- Extrait fourni:
L’on estime à tort que la renaissance Bach serait due à Felix Mendelssohn. Cela est vrai pour les compositions vocales mais les parties instrumentales n’ont jamais cessé d’être jouées. En revanche, au XVIIIe, lorsque vous parliez du grand Bach, il s’agissait de Carl Philipp Emanuel et non de son père ! Rappelons-nous que Bach descend aussi d’une famille de musiciens dont les œuvres ont été complètement oubliées. Mais là, peut-être à raison… (rires) 

Est-ce que le mouvement baroque des années 70 a permis un nouvel engouement pour Bach ?

Dans l’approche de l’interprétation, sans aucun doute. Cet aspect est très important dans la programmation du festival car nous estimons qu’il n’existe pas une seule façon d’interpréter sa musique. Nous refusons tout dogmatisme en invitant par exemple, le Gewandhausorchester qui joue sur instrument moderne et le Freiburger Barockorchester, historiquement informé. En revanche, il paraît nécessaire de garder à l’esprit les règles de la musique baroque, même avec des instruments modernes pour éviter les contresens. Un violon moderne offre des possibilités qui n’existaient pas au temps de Bach. Chaque interprète doit viser la qualité, en gardant sa spontanéité pour jouer librement.
Pour l’édition 2018, nous proposons un cycle des plus célèbres cantates de Bach que nous avons baptisé « Der Leipziger Kantaten-Ring », en référence à Wagner. Tous les chefs sont issus du courant « historiquement informé » mais chacun possède son propre style. La comparaison s’annonce passionnante.

Parlez-nous de ce cycle qui s’annonce comme le temps fort de l’édition 2018…

Les 30 meilleures cantates de Bach seront exécutées au cours de dix concerts, étalés sur 3 jours, du 8 au 10 juin 2018. Les plus grands chefs actuels qui ont enregistré une intégrale sont invités : Sir John Eliot Gardiner, Ton Koopman, Hans-Christoph Rademann, Masaaki Suzuki et naturellement, Gotthold Schwarz l’actuel Cantor de Leipzig.

Les 30 meilleures ? Comment avez-vous fait votre choix ?

Sir John Eliot Gardiner, le président des Bach-Archiv, le Dr Peter Wollny, le directeur et Michael Maul le dramaturge ont dressé chacun de leur côté, une liste de leurs cantates préférées. Sir John Eliot en a choisi 32, Michael 38 et Peter 52 ! Il se trouve que 21 pièces se sont retrouvées dans les trois listes que nous avons sélectionnées, naturellement. Pour les neuf restantes, nous avons choisi des œuvres qui convenaient aux lieux. Mis bout à bout, cela représente 18 heures de musique, soit un tout petit peu plus long que le Ring de Wagner ! 
Nous avons déjà mis en vente un abonnement pour la série complète qui a rencontré un succès énorme. Mais pour ne pas désavantager les spectateurs qui ne souhaiteraient assister qu’à une représentation, d’autres tickets seront mis en vente en novembre.

- Travail à réaliser:
a. Dans l'entretien sur Bach, réécrivez la partie qui commence par « Les 30 meilleures ? Comment » et se termine par « de Wagner ! », en renommant « cantates » en « pièces sacrées ».
b. Dressez la liste complète des chefs invités à diriger le cycle de cantates de l'édition 2018 selon l'entretien sur Bach.
c. Poursuivez l'entretien sur Bach à partir de sa dernière phrase.

- Entrées fournies:
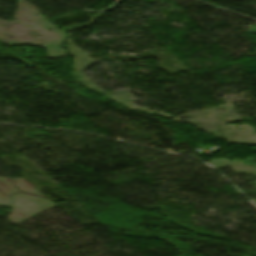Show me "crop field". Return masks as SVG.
<instances>
[{
	"instance_id": "obj_1",
	"label": "crop field",
	"mask_w": 256,
	"mask_h": 256,
	"mask_svg": "<svg viewBox=\"0 0 256 256\" xmlns=\"http://www.w3.org/2000/svg\"><path fill=\"white\" fill-rule=\"evenodd\" d=\"M250 32H256V27H250Z\"/></svg>"
}]
</instances>
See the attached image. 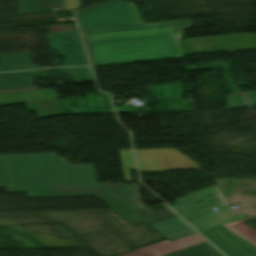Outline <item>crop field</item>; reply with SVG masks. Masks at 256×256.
<instances>
[{"instance_id":"crop-field-12","label":"crop field","mask_w":256,"mask_h":256,"mask_svg":"<svg viewBox=\"0 0 256 256\" xmlns=\"http://www.w3.org/2000/svg\"><path fill=\"white\" fill-rule=\"evenodd\" d=\"M58 99L53 89L0 93V104Z\"/></svg>"},{"instance_id":"crop-field-1","label":"crop field","mask_w":256,"mask_h":256,"mask_svg":"<svg viewBox=\"0 0 256 256\" xmlns=\"http://www.w3.org/2000/svg\"><path fill=\"white\" fill-rule=\"evenodd\" d=\"M76 13L93 65L182 56L174 30L191 24H144L135 5L122 1Z\"/></svg>"},{"instance_id":"crop-field-15","label":"crop field","mask_w":256,"mask_h":256,"mask_svg":"<svg viewBox=\"0 0 256 256\" xmlns=\"http://www.w3.org/2000/svg\"><path fill=\"white\" fill-rule=\"evenodd\" d=\"M63 10V0H20L19 14Z\"/></svg>"},{"instance_id":"crop-field-10","label":"crop field","mask_w":256,"mask_h":256,"mask_svg":"<svg viewBox=\"0 0 256 256\" xmlns=\"http://www.w3.org/2000/svg\"><path fill=\"white\" fill-rule=\"evenodd\" d=\"M245 217L246 216L244 215L235 217L229 208H225L220 211L192 219L187 221V223L193 226L198 232H201Z\"/></svg>"},{"instance_id":"crop-field-2","label":"crop field","mask_w":256,"mask_h":256,"mask_svg":"<svg viewBox=\"0 0 256 256\" xmlns=\"http://www.w3.org/2000/svg\"><path fill=\"white\" fill-rule=\"evenodd\" d=\"M82 166L56 153L0 155V187L97 183L93 165Z\"/></svg>"},{"instance_id":"crop-field-7","label":"crop field","mask_w":256,"mask_h":256,"mask_svg":"<svg viewBox=\"0 0 256 256\" xmlns=\"http://www.w3.org/2000/svg\"><path fill=\"white\" fill-rule=\"evenodd\" d=\"M104 202L108 207L120 215L132 226L147 222L148 224L175 216L168 208L152 211L144 208L132 211L114 196L97 197Z\"/></svg>"},{"instance_id":"crop-field-9","label":"crop field","mask_w":256,"mask_h":256,"mask_svg":"<svg viewBox=\"0 0 256 256\" xmlns=\"http://www.w3.org/2000/svg\"><path fill=\"white\" fill-rule=\"evenodd\" d=\"M140 171L170 169L166 149L135 150Z\"/></svg>"},{"instance_id":"crop-field-11","label":"crop field","mask_w":256,"mask_h":256,"mask_svg":"<svg viewBox=\"0 0 256 256\" xmlns=\"http://www.w3.org/2000/svg\"><path fill=\"white\" fill-rule=\"evenodd\" d=\"M150 226L169 241L196 233L177 216L150 224Z\"/></svg>"},{"instance_id":"crop-field-17","label":"crop field","mask_w":256,"mask_h":256,"mask_svg":"<svg viewBox=\"0 0 256 256\" xmlns=\"http://www.w3.org/2000/svg\"><path fill=\"white\" fill-rule=\"evenodd\" d=\"M165 256H223L207 242L170 253Z\"/></svg>"},{"instance_id":"crop-field-4","label":"crop field","mask_w":256,"mask_h":256,"mask_svg":"<svg viewBox=\"0 0 256 256\" xmlns=\"http://www.w3.org/2000/svg\"><path fill=\"white\" fill-rule=\"evenodd\" d=\"M200 234L228 256H256V246L222 225ZM220 250V251H221ZM226 255V256H227Z\"/></svg>"},{"instance_id":"crop-field-19","label":"crop field","mask_w":256,"mask_h":256,"mask_svg":"<svg viewBox=\"0 0 256 256\" xmlns=\"http://www.w3.org/2000/svg\"><path fill=\"white\" fill-rule=\"evenodd\" d=\"M171 169L198 168V165L173 149H167Z\"/></svg>"},{"instance_id":"crop-field-3","label":"crop field","mask_w":256,"mask_h":256,"mask_svg":"<svg viewBox=\"0 0 256 256\" xmlns=\"http://www.w3.org/2000/svg\"><path fill=\"white\" fill-rule=\"evenodd\" d=\"M16 192H26L27 198L114 195L132 210L145 207L140 203L137 185L106 184L7 188V193Z\"/></svg>"},{"instance_id":"crop-field-21","label":"crop field","mask_w":256,"mask_h":256,"mask_svg":"<svg viewBox=\"0 0 256 256\" xmlns=\"http://www.w3.org/2000/svg\"><path fill=\"white\" fill-rule=\"evenodd\" d=\"M81 0H64V10L79 9Z\"/></svg>"},{"instance_id":"crop-field-5","label":"crop field","mask_w":256,"mask_h":256,"mask_svg":"<svg viewBox=\"0 0 256 256\" xmlns=\"http://www.w3.org/2000/svg\"><path fill=\"white\" fill-rule=\"evenodd\" d=\"M218 192L222 199L218 201L211 202L207 204L205 199L203 203H194L196 201L202 200L207 197L208 194ZM214 196V197H218ZM211 197V198H214ZM209 198V199H211ZM179 203L171 205L170 207L173 208L183 219L187 220L208 212H211L212 208H221L227 206L225 203V199L221 196L218 188L216 185L203 189L201 191L189 194L187 196L181 197L176 199Z\"/></svg>"},{"instance_id":"crop-field-22","label":"crop field","mask_w":256,"mask_h":256,"mask_svg":"<svg viewBox=\"0 0 256 256\" xmlns=\"http://www.w3.org/2000/svg\"><path fill=\"white\" fill-rule=\"evenodd\" d=\"M175 32H176L178 44H179V46H181V44H180V36H181V34H182V31H175Z\"/></svg>"},{"instance_id":"crop-field-18","label":"crop field","mask_w":256,"mask_h":256,"mask_svg":"<svg viewBox=\"0 0 256 256\" xmlns=\"http://www.w3.org/2000/svg\"><path fill=\"white\" fill-rule=\"evenodd\" d=\"M256 104V91L234 93L226 96V108L242 107Z\"/></svg>"},{"instance_id":"crop-field-20","label":"crop field","mask_w":256,"mask_h":256,"mask_svg":"<svg viewBox=\"0 0 256 256\" xmlns=\"http://www.w3.org/2000/svg\"><path fill=\"white\" fill-rule=\"evenodd\" d=\"M120 158L124 170L125 180L130 182L128 168L134 169L133 157L131 150L120 151ZM135 170V169H134Z\"/></svg>"},{"instance_id":"crop-field-16","label":"crop field","mask_w":256,"mask_h":256,"mask_svg":"<svg viewBox=\"0 0 256 256\" xmlns=\"http://www.w3.org/2000/svg\"><path fill=\"white\" fill-rule=\"evenodd\" d=\"M17 104H24L26 109L37 112L39 115V119L56 115H63L62 108L58 100L27 102Z\"/></svg>"},{"instance_id":"crop-field-8","label":"crop field","mask_w":256,"mask_h":256,"mask_svg":"<svg viewBox=\"0 0 256 256\" xmlns=\"http://www.w3.org/2000/svg\"><path fill=\"white\" fill-rule=\"evenodd\" d=\"M205 241L198 234L169 242L168 240L119 256H162L187 246Z\"/></svg>"},{"instance_id":"crop-field-14","label":"crop field","mask_w":256,"mask_h":256,"mask_svg":"<svg viewBox=\"0 0 256 256\" xmlns=\"http://www.w3.org/2000/svg\"><path fill=\"white\" fill-rule=\"evenodd\" d=\"M0 71L35 69L28 52H10L0 54Z\"/></svg>"},{"instance_id":"crop-field-23","label":"crop field","mask_w":256,"mask_h":256,"mask_svg":"<svg viewBox=\"0 0 256 256\" xmlns=\"http://www.w3.org/2000/svg\"><path fill=\"white\" fill-rule=\"evenodd\" d=\"M138 107L137 106H134V110H131V111H127V112H140L139 110H137Z\"/></svg>"},{"instance_id":"crop-field-6","label":"crop field","mask_w":256,"mask_h":256,"mask_svg":"<svg viewBox=\"0 0 256 256\" xmlns=\"http://www.w3.org/2000/svg\"><path fill=\"white\" fill-rule=\"evenodd\" d=\"M49 45L64 56L62 66L87 64L77 31L48 34Z\"/></svg>"},{"instance_id":"crop-field-13","label":"crop field","mask_w":256,"mask_h":256,"mask_svg":"<svg viewBox=\"0 0 256 256\" xmlns=\"http://www.w3.org/2000/svg\"><path fill=\"white\" fill-rule=\"evenodd\" d=\"M30 75L33 77L46 76L45 74H38L36 71L0 74V91L34 87L31 81L33 77H29Z\"/></svg>"}]
</instances>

- Résultats attendus:
a.
Les 30 meilleures ? Comment avez-vous fait votre choix ?

Sir John Eliot Gardiner, le président des Bach-Archiv, le Dr Peter Wollny, le directeur et Michael Maul le dramaturge ont dressé chacun de leur côté, une liste de leurs pièces sacrées préférées. Sir John Eliot en a choisi 32, Michael 38 et Peter 52 ! Il se trouve que 21 pièces se sont retrouvées dans les trois listes que nous avons sélectionnées, naturellement. Pour les neuf restantes, nous avons choisi des œuvres qui convenaient aux lieux. Mis bout à bout, cela représente 18 heures de musique, soit un tout petit peu plus long que le Ring de Wagner !

b.
- Sir John Eliot Gardiner
- Ton Koopman
- Hans-Christoph Rademann
- Masaaki Suzuki
- Gotthold Schwarz

c.
Quel est le thème de l’édition 2018 du Bachfest ?

Cela ne vous étonnera pas, il s’agit des Cycles ! Les œuvres qui sont composées dans une succession comme les passions, les concertos brandebourgeois, le clavier bien tempéré, les suites pour violoncelle, etc.

Comment s’élabore la programmation du Festival ?

Le Directeur Artistique, John Eliot Gardiner, dessine les grands axes. Ensuite, Michael Maul construit un programme autour avec un concept dramaturgique. Enfin, nous nous réunissons et décidons tous ensemble. 

Est-ce un travail de longue haleine ?

Tout au long de la saison, nous assistons à de nombreux concerts, nous écoutons beaucoup de CDs et nous nous réunissons souvent pour échanger car nous avons des approches différentes et complémentaires. Nous refusons régulièrement les programmes proposés clés-en-main. Notre travail consiste finalement à répondre à des questions simples : Qui pour les Brandebourgeois ? Qui pour le Clavier bien tempéré ? Nous essayons également de proposer une grande variété d’artistes d’une saison à l’autre pour offrir au public du festival les différents regards sur la musique de Bach. John Eliot Gardiner qui est à la fois le Directeur Artistique du Festival mais surtout le Président des Bach-Archiv est le seul artiste présent chaque année. D’ailleurs, le projet du Ring des Cantates est un peu basé sur son pèlerinage Bach.

Combien d’événements sont-ils programmés ?

Nous sommes encore en train de planifier la saison mais nous aurons sans doute plus de 120 concerts, dans les lieux historiques de Leipzig. 

Est-ce l’organisation du festival qui vous prend le plus de temps ?

Les Bach-Archiv se divisent en quatre pôles : la recherche, la librairie, le musée et le département artistique en charge du Bachfest. Dix personnes y travaillent en permanence et l’été, nous passons à cent ! Difficile de répondre car l’on ne compte pas ses heures. Mais disons que le festival prend peut-être un tiers du temps, environ. 

Une dernière activité que nous n’avons pas encore évoquée est la médaille Bach, remise chaque année au cours du festival ?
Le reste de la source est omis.